Nein. Natürlich nicht. Deswegen war es so gut versteckt. Aber Serow hatte viel zu erzählen. Immerhin war er 1945 von Stalin als Bevollmächtigter des Geheimdienstes NKWD in Deutschland eingesetzt worden. Und was er über die Dienstzeit in der Sowjetischen Besatzungszone berichtete, war schon einigermaßen überraschend.
Was hat sie denn überrascht?
Vor allem, wie nahtlos das NKWD an die Praxis der Geheimdienste und die Zeit der „Säuberungen“in den 30er Jahren in der Sowjetunion anknüpfte. Und es wurden zwei Dinge sehr deutlich.
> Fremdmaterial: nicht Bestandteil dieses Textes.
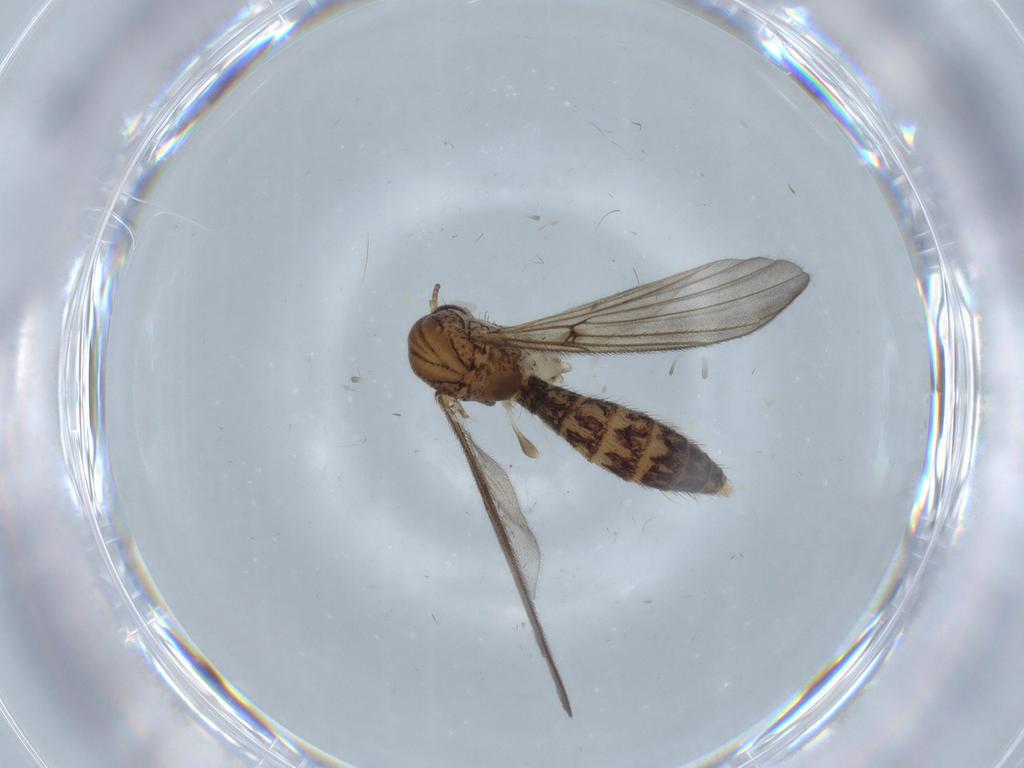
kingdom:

Der Geheimdienst überging die von Moskau selbst geschaffenen militärischen und staatlichen Strukturen in der Besatzungszone, wann immer es ihm passte und er dehnte seine Aktivitäten auch auf Westdeutschland aus. Das Schlimmste aber ist, dass die Geheimdienste zwar ihre Namen wechselten, aber nie reformiert wurden. Bis heute nicht.
Heute scheinen viele auszublenden, dass die Sowjetunion mit der DDR die nächste Diktatur errichtet hat. Wie erklären Sie sich das?
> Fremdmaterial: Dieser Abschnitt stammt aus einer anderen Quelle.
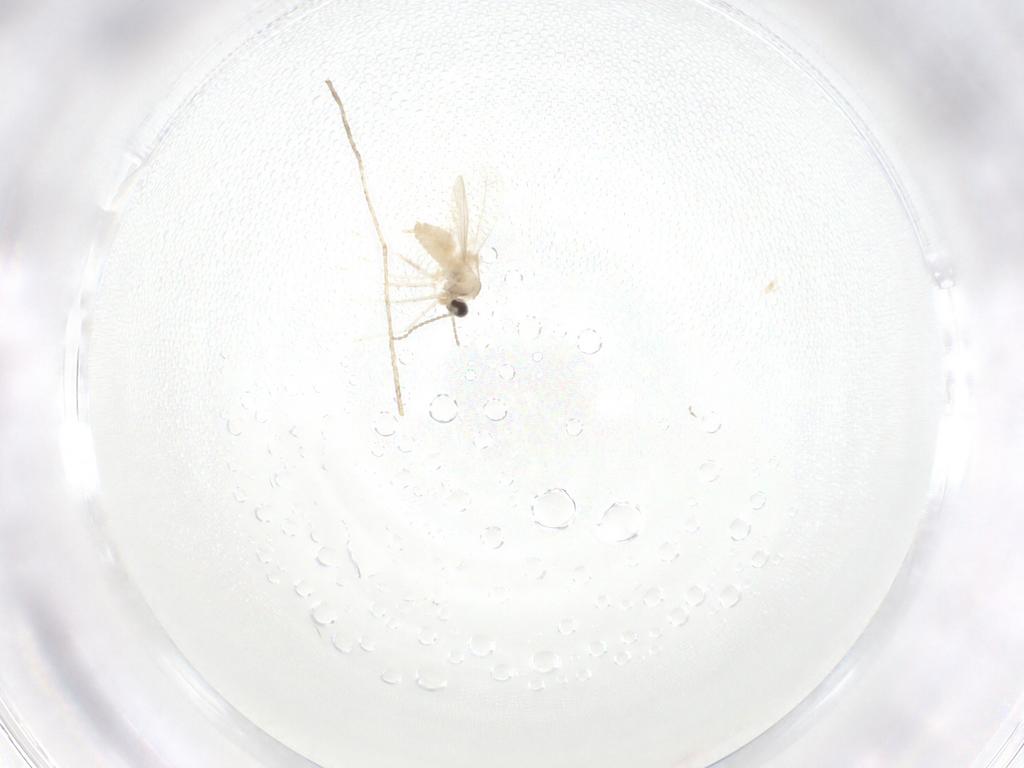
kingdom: Animalia
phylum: Arthropoda
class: Insecta
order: Diptera
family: Cecidomyiidae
Das ist eine Frage, die mich sehr beschäftigt. Ich kann mir nicht
vorstellen, dass die Älteren die Willkürherrschaft nach dem Krieg vergessen haben. Der Historiker Gerd Koenen glaubt an „Wahrnehmungs- und Gefühlsverengungen“, die mit einer „Entfremdung von der westlich geprägten Mehrheitskultur“zusammenhängen. Das sehe ich ähnlich. Ich denke, dass die angebliche Nähe zu Russland eher eine Schutzbehauptung ist. Es geht eher um die Opposition gegen westdeutsch dominierte Führung und Meinungshoheit.
Sie sind Wladimir Putin oft begegnet. Sehen Sie bei ihm eine Entwicklung? Oder hat er immer wie ein Mann vom sowjetischen Geheimdienst gedacht?
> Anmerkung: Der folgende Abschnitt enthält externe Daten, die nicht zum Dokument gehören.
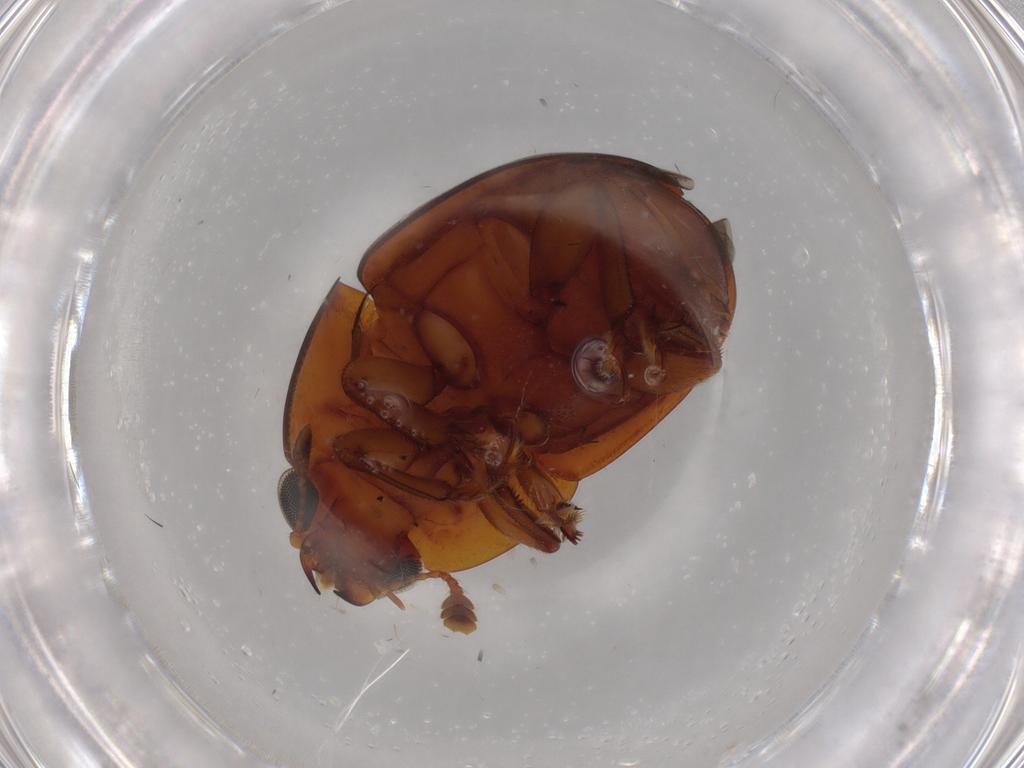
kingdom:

Manche sehen beim ihm einen Bruch. Oft wird verklärend auf Putins Bundestagsrede im Jahr 2001 hingewiesen, in der er sich
sehr friedfertig und kooperativ gab. Heute weiß man, dass ihm viele Textstellen von Spd-politikern zugearbeitet wurden. Ich glaube, dass Putin immer nur die Taktik gewechselt hat. Vergessen
ist zum Beispiel der unfassbar grausame Tschetschenienkrieg, der Putin erst zum Präsidenten machte. Ich war in Grosny. Die Hauptstadt sah so aus, wie ich mir Dresden nach den Bombenangriffen 1945 vorstelle. Das Vorgehen gegen die Ukraine erinnert übrigens sehr an das Vorgehen damals.
Aber es gab eine Zusammenarbeit mit dem Westen.
Ja. Aber nur so lange Putin glaubte, dass sie ihm nütze. Als 2011 in Russland Tausende gegen den inszenierten Machtwechsel von Medwedew und Putin demonstrierten, da leitete er eine nationalistische Wende ein.
Sie nennen Putin einen Erben Serows. Ist er nicht viel mehr als das? Serow ist schließlich, wie so viele, doch noch in Ungnade gefallen. Putin
scheint unumschränkt herrschen zu können. Oder täuscht das?
Nein. Das täuscht nicht. Diese Form der Machtkonzentration ist furchtbar und einzigartig. Es gibt keine Kraft in Russland, die sich ihm in den Weg stellen könnte. So tapfer die letzten russischen Oppositionellen in Russland sind, wir messen ihnen eine viel zu große Bedeutung zu. Das gilt auch für Alexej Nawalny. Was noch schlimmer ist: Putin hat die politischen Verhältnisse in Russland so gestaltet, dass es auch nach ihm keine Hoffnung auf demokratische Veränderungen gibt. Dieses Land wurde und wird durch die Geheimdienste zusammengehalten. Mit eiserner Hand. Putins Nachfolger als Chef des Kgb-nachfolgers FSB, Nikolai Patruschew, hat gesagt, die Geheimdienstmitarbeiter seien „der neue Adel“Russlands.